**Task description:** Each line in the material below, starting at the one with "right elbow: (717, 589)" and ending at the one with "left eye: (676, 200)", is to be reproduced exactly; no picture is to be copied.

**Recorded data:**
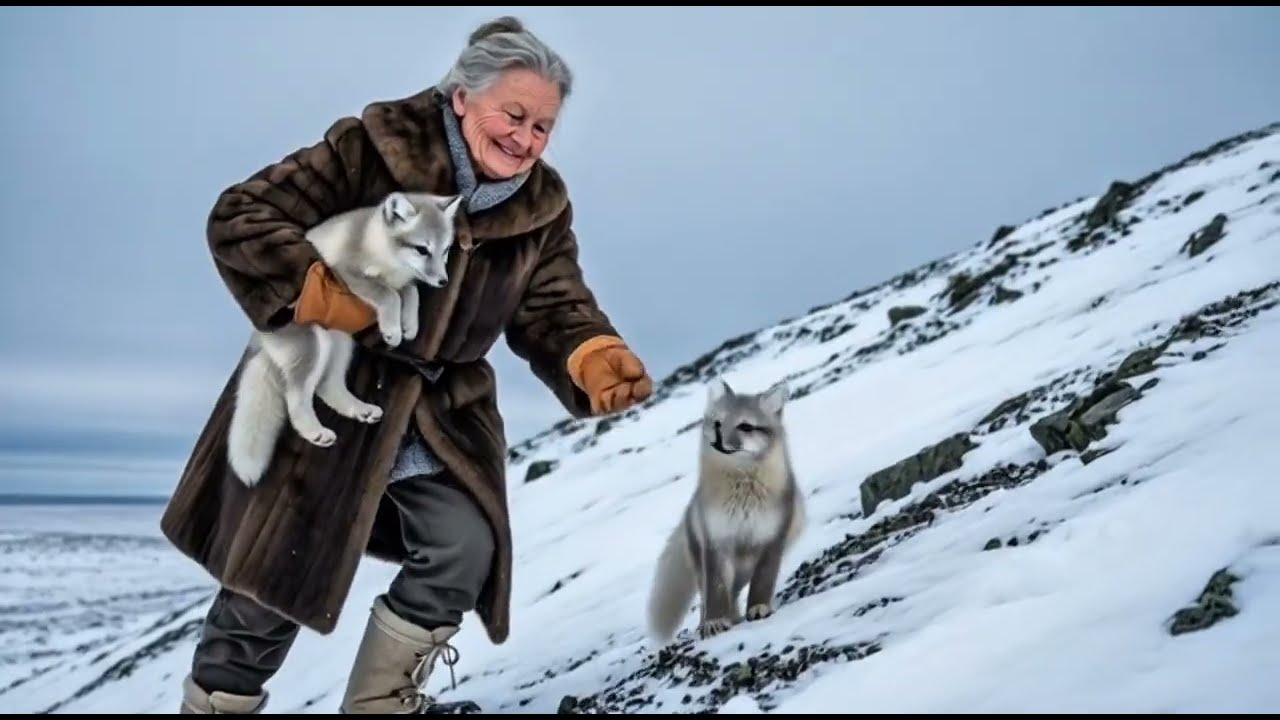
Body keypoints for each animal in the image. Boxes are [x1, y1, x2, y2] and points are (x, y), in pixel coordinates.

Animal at [225, 190, 463, 487]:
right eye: (422, 249)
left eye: (445, 251)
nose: (443, 281)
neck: (379, 248)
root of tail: (260, 335)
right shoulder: (346, 273)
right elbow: (389, 295)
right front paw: (393, 329)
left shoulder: (401, 281)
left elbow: (410, 291)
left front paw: (409, 325)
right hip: (315, 346)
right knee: (296, 397)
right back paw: (315, 432)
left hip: (342, 346)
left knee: (326, 387)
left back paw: (359, 410)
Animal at [646, 376, 806, 642]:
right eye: (718, 423)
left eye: (746, 426)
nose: (718, 440)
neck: (743, 498)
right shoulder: (716, 542)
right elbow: (717, 589)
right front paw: (716, 621)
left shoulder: (773, 538)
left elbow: (763, 580)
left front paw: (759, 607)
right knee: (710, 595)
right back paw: (715, 620)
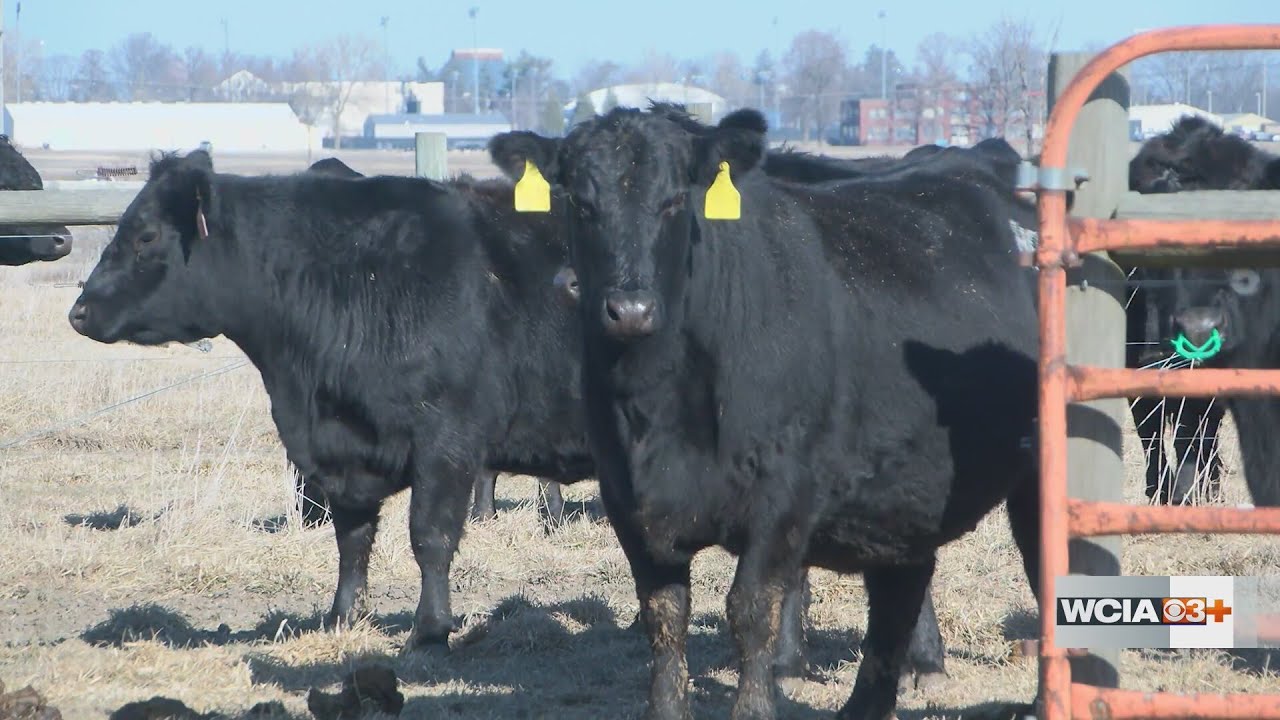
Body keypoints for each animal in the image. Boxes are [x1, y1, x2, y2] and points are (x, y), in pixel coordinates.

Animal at [489, 107, 1041, 720]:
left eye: (676, 200)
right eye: (580, 203)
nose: (630, 310)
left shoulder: (783, 496)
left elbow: (751, 610)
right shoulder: (629, 500)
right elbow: (664, 616)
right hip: (903, 492)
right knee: (898, 597)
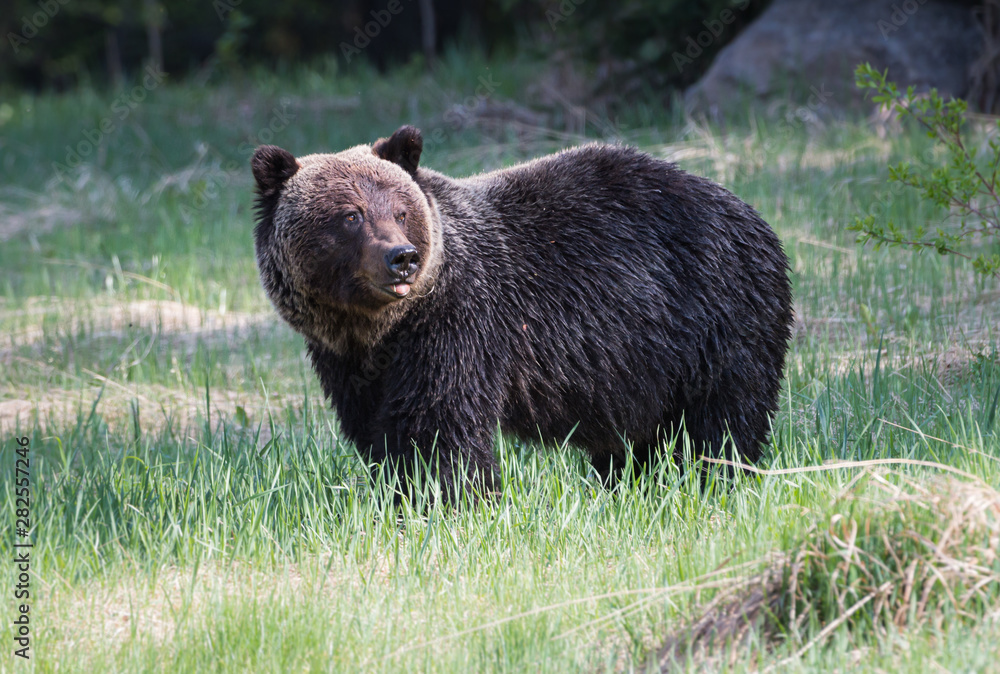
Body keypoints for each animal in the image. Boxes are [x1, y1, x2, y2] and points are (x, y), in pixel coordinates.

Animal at [254, 124, 792, 494]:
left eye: (401, 211)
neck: (382, 329)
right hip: (642, 361)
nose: (401, 257)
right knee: (637, 436)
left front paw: (446, 500)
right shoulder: (347, 361)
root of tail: (751, 213)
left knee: (722, 418)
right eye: (351, 215)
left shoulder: (459, 324)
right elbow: (374, 431)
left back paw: (713, 479)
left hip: (716, 315)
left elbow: (437, 424)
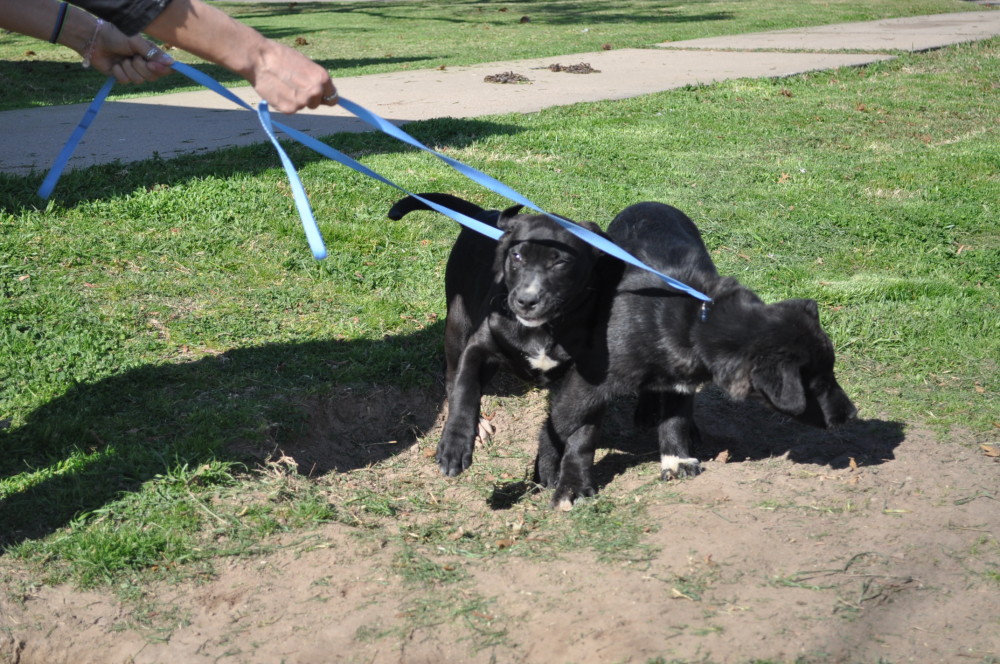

**Response:**
right elbow: (717, 589)
right front paw: (716, 621)
left shoulder: (773, 538)
left elbow: (763, 580)
left front paw: (759, 607)
right knee: (710, 595)
right back paw: (715, 620)
Body keypoints for each animal in the image. Boxes are [x1, y1, x2, y2] and points are (x, y), in pixel coordinates.

Animal at [489, 107, 1041, 720]:
left eye: (676, 200)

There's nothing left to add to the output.